Hayatın tekdüze ilerlediğini düşünmek değişim kendisini baştan yok saymak anlamına gelmez mi? Her şeyin her zaman aynı şekliyle devam edeceğine kendini inandırmış kapalı gözleri, açmak sanırım çok zor. En azından ben başka gözleri açmak yerine artık kendi gözlerimi tamamen açmak uğraşısı içindeyim. Bir zamanlar olduğum insanı bana hatırlatan tüm insanlara bakarken nelerin bitebileceğinin ayrımının farkına varmaya çalışıyorum.
Bitmeyecek aşk ve evlilik yeminlerinin koşullar kendini var ettiğinde Sinderal'nın bal kabağına dönüşen arabaları gibi nasıl da bir anda pufff!!! sesiyle yok olduğunu gördüm. Canım dostum, kardeşim diyerek başlayan beylik lafların ağızlarda nasıl pelesenk olduğunu ve çıkarlar söz konusu olduğunda bu lafların hiçbir zaman söylenmemiş zamanlardakiyle aynı kisveye büründüğünü görmek hiç de şaşırtıcı değil.
Tüm bunların yanında tamamen öğrendiğim tek bir şey var. Hayat bir yolculuk. Anne karnında başlayan bu yolculukta önce ailemiz, sonra arkadaşlarımız, dostlarımız, sonra aşkımız eşimiz, sonra çocuklarımız katılıyor bize. Biz bu yolculuktaki yolumuzu yürürken yolda bize katılanlar oluyor. Bazıları daha uzun kalıyor, bazıları kısa. Bazıları sadece bir selam verip gidiyor. Ama en nihayetinde herkes, zamanla yolculuğunuzun bir yerinde sizden ayrılıyor. Ve en nihayetinde de siz yolculuğunuzu tamamlayıp onlardan ayrılıyorsunuz. Sizin için geçerli olan bu durum hayatınıza giren herkes içinde geçerli. Siz de onların hayatında aynı role sahip oluyorsunuz o nedenledir ki; bir zamanlar hayatımdan çıkan her insan için günlerce bazen de aylarca sessiz bir yas dönemi geçirirdim.
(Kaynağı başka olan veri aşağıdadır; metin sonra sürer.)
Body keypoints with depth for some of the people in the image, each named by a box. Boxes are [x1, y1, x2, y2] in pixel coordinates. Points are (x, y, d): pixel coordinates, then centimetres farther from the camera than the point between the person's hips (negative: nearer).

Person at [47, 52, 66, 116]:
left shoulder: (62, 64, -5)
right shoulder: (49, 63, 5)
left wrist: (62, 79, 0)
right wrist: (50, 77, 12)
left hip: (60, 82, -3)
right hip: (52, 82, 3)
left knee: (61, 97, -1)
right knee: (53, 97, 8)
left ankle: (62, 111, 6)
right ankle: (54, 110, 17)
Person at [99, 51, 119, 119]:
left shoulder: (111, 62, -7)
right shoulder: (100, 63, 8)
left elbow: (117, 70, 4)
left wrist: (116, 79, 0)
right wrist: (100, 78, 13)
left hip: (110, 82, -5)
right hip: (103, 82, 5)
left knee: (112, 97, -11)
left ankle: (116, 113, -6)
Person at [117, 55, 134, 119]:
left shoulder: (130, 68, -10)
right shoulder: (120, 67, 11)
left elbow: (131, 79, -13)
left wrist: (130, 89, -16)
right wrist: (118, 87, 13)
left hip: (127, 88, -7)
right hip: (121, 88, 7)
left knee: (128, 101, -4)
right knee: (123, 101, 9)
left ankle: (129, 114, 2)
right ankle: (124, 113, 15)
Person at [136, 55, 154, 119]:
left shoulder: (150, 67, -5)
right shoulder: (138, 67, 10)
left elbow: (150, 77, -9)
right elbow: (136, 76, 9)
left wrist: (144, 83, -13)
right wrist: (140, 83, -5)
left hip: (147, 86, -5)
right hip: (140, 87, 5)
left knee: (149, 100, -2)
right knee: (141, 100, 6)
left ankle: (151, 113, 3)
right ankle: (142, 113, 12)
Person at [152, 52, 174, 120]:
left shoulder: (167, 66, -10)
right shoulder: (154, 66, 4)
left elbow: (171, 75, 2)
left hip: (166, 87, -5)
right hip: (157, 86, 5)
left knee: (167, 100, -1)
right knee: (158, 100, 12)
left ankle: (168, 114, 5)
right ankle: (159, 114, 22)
Nedenleri sorgulamak, yaşadığınız ayrılık acılarını hafifletiyor sanırım.
Fakat artık hayatımdan eksilen ya da eksiltiğim herkes için, yolculuğumuzu tamamladığımızı düşünerek yüreğimden sessizce dökülen vedalar döküyorum. Hayat bir yolculuk, gelenler "Hoşgeldin", gidenler içinse "Güle Güle" demekten başka sağlıklı bir çözüm olduğunu düşünmüyorum. Buna olgunluk diyebilmekte mümkün. Sanırım genç yaşında ilerideki yaşlarındaki olgunluğu istemeyen yoktur. Ama hayat pişmalıklar olmadan ne kadar kendini diri tutabilirdi bilmiyorum. Her zaman haklı olduğunuz, hiç yanlış yapmadığınız, pişmanlıklarınızın olmadığı, dosdoğru bir hayat hangi yaşanmışlıkları kendinde barındırır. Bu tartışma konusu. Gençlikte, orta yaşta, ileri yaşlılıkta yaşanmışlıklarımızın olması ve hayatın güzel sürprizlerini bizlere getirmesi için iyi dileklerde bulunmak için geç değil.